Rates and Causes of 90-day Complications and Readmissions Following Outpatient Hip and Knee Arthroplasty: A Retrospective Analysis of 525 Patients in a Single Institution

Keulen, Mark H.F. et al.
Hip Knee

Background

Outpatient joint arthroplasty (OJA) has gained increasing popularity and success in a well-defined population. Safety concerns, in terms of complications and readmissions, however still exist.

Patients and Methods

This retrospective study included 525 patients (90 primary THAs, 277 primary TKAs, and 158 primary UKAs), initially planned for OJA. All complications and readmissions were evaluated for timing and cause (surgical vs medical) within a 90-day followup. Complications and readmissions were compared by the length of stay (LOS): same-day discharge (SDD) vs ≥1 day. Differences were assessed by the log-rank test.

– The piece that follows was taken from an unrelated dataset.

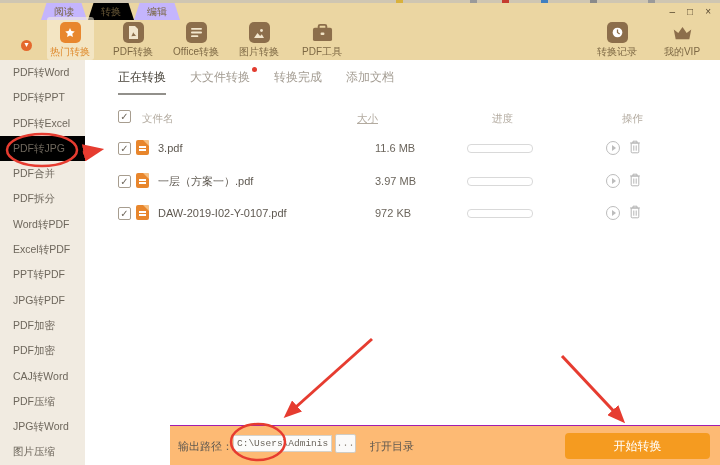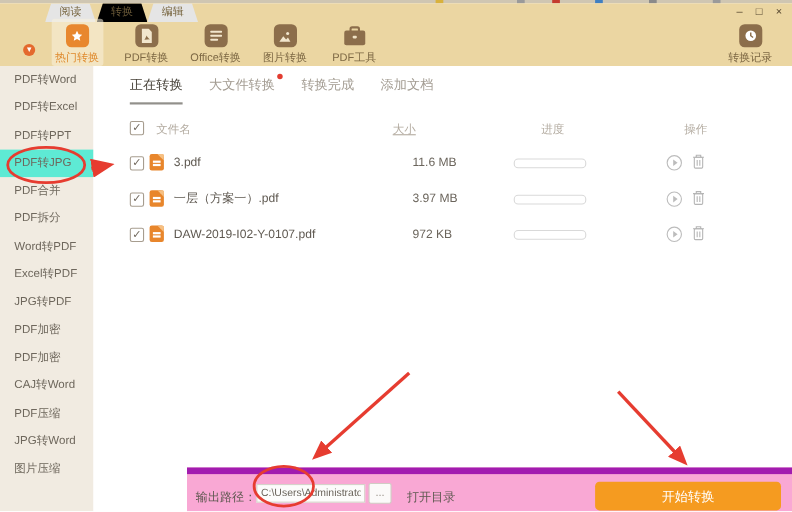"阅读" .tab { background: #e5e5e5 -> #c4b5fd }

Complications and readmission risk were assessed using multivariable logistic regression analysis.

Results

The complication rate was 9.9% at 30 days and 15% at 90 days. The readmission rate was 2.5% at 30 days and 4.2% at 90 days. The majority of surgical complications and readmissions were the result of wound discharge (43% and 56%, respectively). Overall, we did not observe different rates between SDD and LOS ≥1. Following THA, but not TKA or UKA, the 90-day complication rate was significantly lower in patients that underwent SDD compared with LOS ≥1. The risk of complications was positively associated with TKA (vs THA and UKA), ASA III (vs ASA I), and Charnley C (vs Charnley A). The risk of readmissions was negatively associated with a BMI ranging from 25-29.9 kg/m2 (vs BMI <25 kg/m2).

Conclusion

SDD following OJA did not result in more complications and hospital readmissions compared to a prolonged hospital stay. The majority of complications and readmissions were due to noninfected wound discharge.